____ Dataset extract
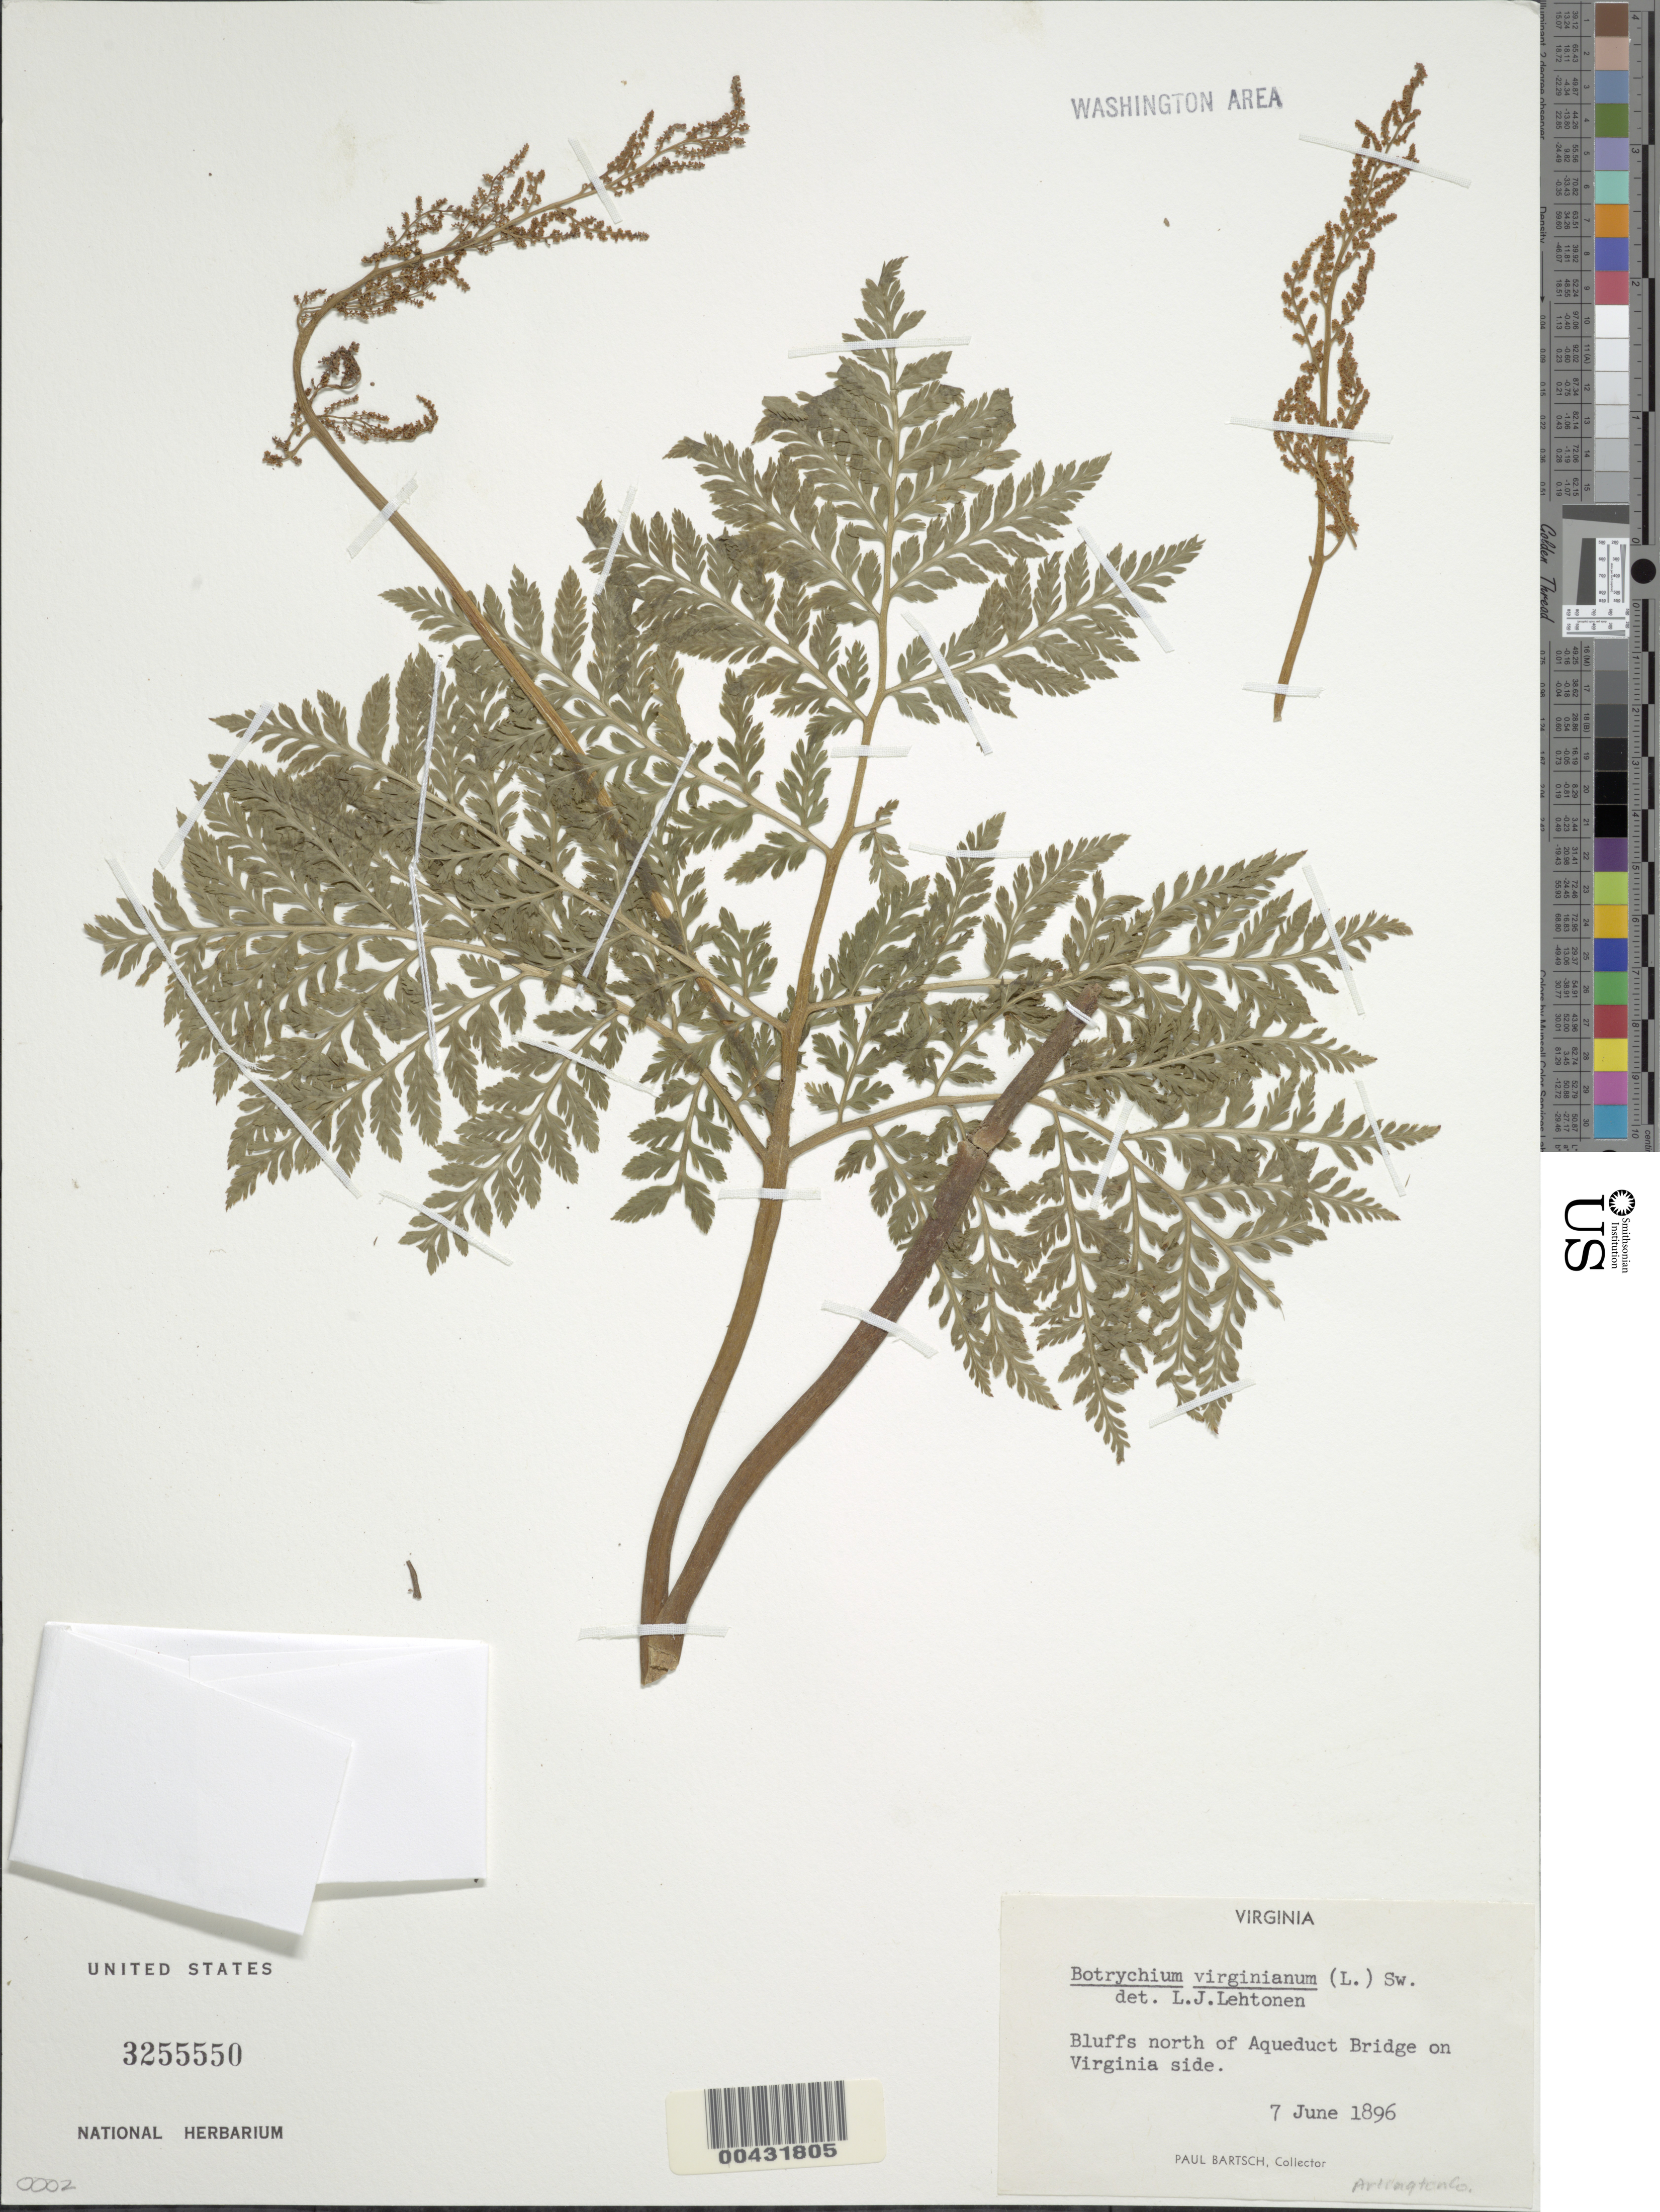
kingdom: Plantae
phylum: Tracheophyta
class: Polypodiopsida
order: Ophioglossales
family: Ophioglossaceae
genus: Botrychium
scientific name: Botrychium virginianum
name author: (L.) Sw.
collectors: P. Bartsch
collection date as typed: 07 Jun 1896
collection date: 1896-06-07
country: United States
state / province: Virginia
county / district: Arlington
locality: N of Aqueduct Bridge on Virginia side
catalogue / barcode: US 3255550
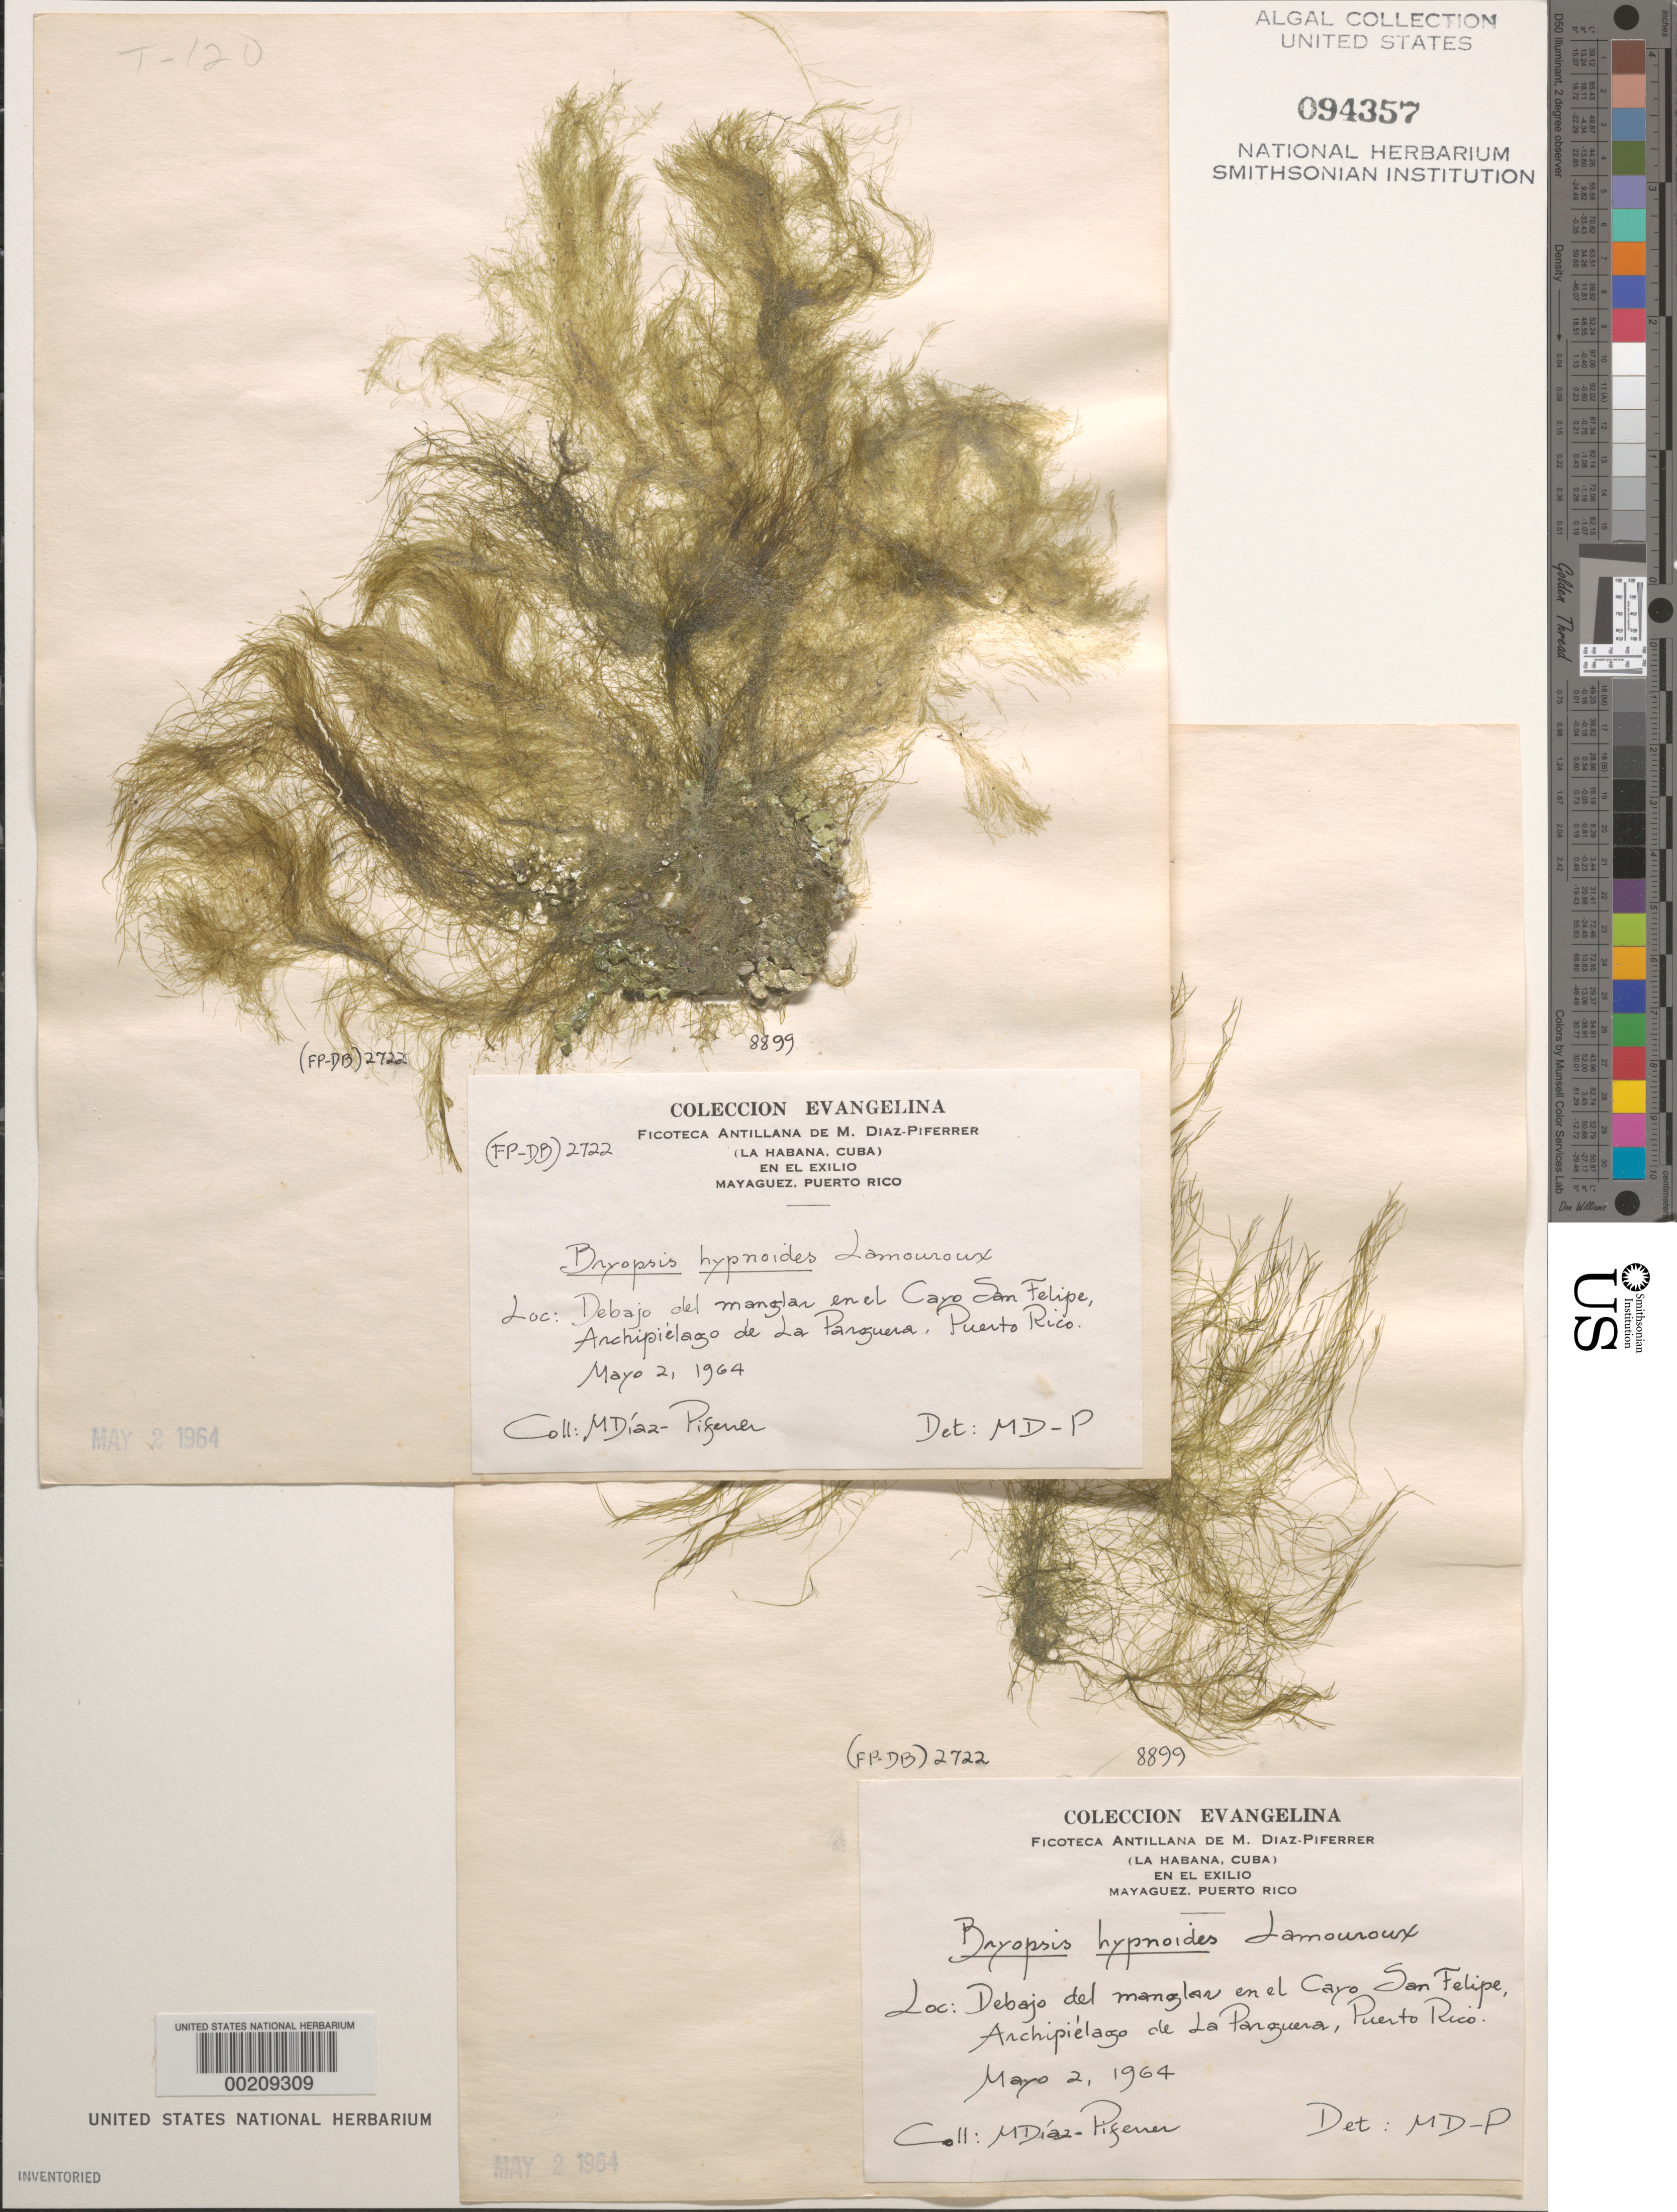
________
→ What to do
Put the records into a numbered list, one line each, with the pictures and any blank lines left out.

→ Correct answer
1. kingdom: Plantae
2. phylum: Tracheophyta
3. class: Polypodiopsida
4. order: Ophioglossales
5. family: Ophioglossaceae
6. genus: Botrychium
7. scientific name: Botrychium virginianum
8. name author: (L.) Sw.
9. collectors: P. Bartsch
10. collection date as typed: 07 Jun 1896
11. collection date: 1896-06-07
12. country: United States
13. state / province: Virginia
14. county / district: Arlington
15. locality: N of Aqueduct Bridge on Virginia side
16. catalogue / barcode: US 3255550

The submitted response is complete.